No one has done this. Your straw man ain't pedaling.
posted by Etrigan at 9:51 AM on April 20, 2016 [1 favorite]


That's true, and respect knuckles for a solid pun use. But I'm pretty solid in my opinion that a lot of this is sensationalist nonsense - and it's leading some people to conclusions about the breadth and depth of motorized doping that aren't supported by evidence ... because their experiences were colored by an era that in many ways has passed.

But I've also commented well much at the tail end of this thread so I'm going to take a step away, because I'm past the point of being a broken record on it and I'd rather not be a threadshitter! :)
posted by entropone at 12:02 PM on April 20, 2016 [1 favorite]


Hesjedal's bike.. It sure is odd, and he is an admitted EPO user. Ion Izagirre at the 2015 Veulta Time Trial is worse.
posted by Chuckles at 1:56 PM on April 20, 2016


Ion Izagirre at the 2015 Veulta Time Trial yt is worse.

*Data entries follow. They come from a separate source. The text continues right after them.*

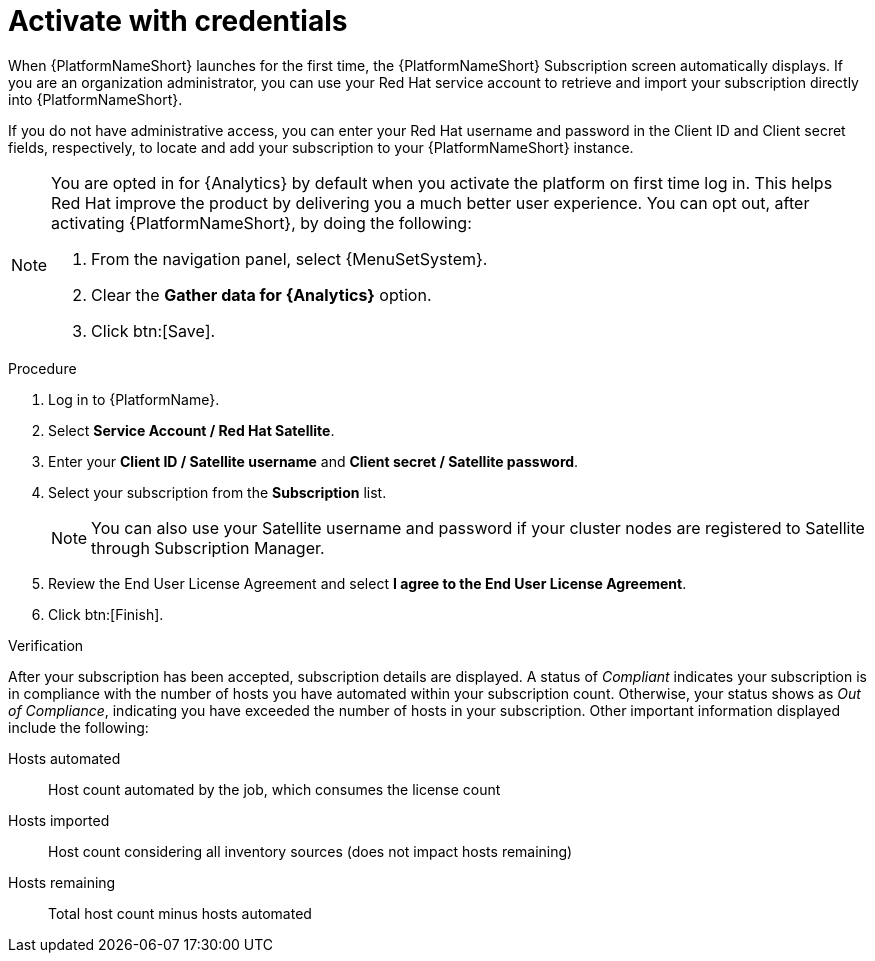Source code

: :_mod-docs-content-type: PROCEDURE


[id="proc-aap-activate-with-credentials"]

= Activate with credentials

[role="_abstract"]

When {PlatformNameShort} launches for the first time, the {PlatformNameShort} Subscription screen automatically displays. If you are an organization administrator, you can use your Red Hat service account to retrieve and import your subscription directly into {PlatformNameShort}.

If you do not have administrative access, you can enter your Red Hat username and password in the Client ID and Client secret fields, respectively, to locate and add your subscription to your {PlatformNameShort} instance.

[NOTE]
====
You are opted in for {Analytics} by default when you activate the platform on first time log in. This helps Red Hat improve the product by delivering you a much better user experience. You can opt out, after activating {PlatformNameShort}, by doing the following: 

. From the navigation panel, select {MenuSetSystem}.
. Clear the *Gather data for {Analytics}* option.
. Click btn:[Save].
====

.Procedure

. Log in to {PlatformName}.
. Select *Service Account / Red Hat Satellite*.
. Enter your *Client ID / Satellite username* and *Client secret / Satellite password*.
. Select your subscription from the *Subscription* list.
+
[NOTE]
====
You can also use your Satellite username and password if your cluster nodes are registered to Satellite through Subscription Manager.
====
+
. Review the End User License Agreement and select *I agree to the End User License Agreement*.
. Click btn:[Finish].

.Verification

After your subscription has been accepted, subscription details are displayed. A status of _Compliant_ indicates your subscription is in compliance with the number of hosts you have automated within your subscription count. Otherwise, your status shows as _Out of Compliance_, indicating you have exceeded the number of hosts in your subscription.
Other important information displayed include the following:

Hosts automated:: Host count automated by the job, which consumes the license count
Hosts imported:: Host count considering all inventory sources (does not impact hosts remaining)
Hosts remaining:: Total host count minus hosts automated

Again, unless this is a hub motor, the pedals aren't moving after the crash so it can't be a motor hidden in the seat tube coupled via the bottom bracket axle like has been described upthread.
posted by GuyZero at 2:02 PM on April 20, 2016 [3 favorites]


Right. Depending on how you interpret the French (or don't--I don't, at all :P), the most suspicious examples in the Strade 2 report seem to be rear hub heat signatures (I start that at "It's only the bearings", so give it 20 seconds).

I'm surprised at how hot the wheel rims appear to be in those videos. With no sign of braking, the entire rim is warmer than most bearings. I guess the rims are pretty thermally isolated, but there is clearly a lot of friction. Except on second thought, if that was filmed on a section of sterrati.. All that extra effort it takes to pedal on crappy surfaces must be going straight into heat in the tires.
posted by Chuckles at 3:57 PM on April 20, 2016


Look at the scale on the right. The hub is only a few degrees hotter than ambient.

More importantly, thermal imaging cameras don't measure temperature, they measure the amount of IR radiation coming from an object, which varies a lot between materials and can also include reflected radiation.

I'm intrigued that the back door of the team car in the footage appears to be just as "hot" as the suspicious hub. Maybe the sun is behind them and that rider has a shiny hub?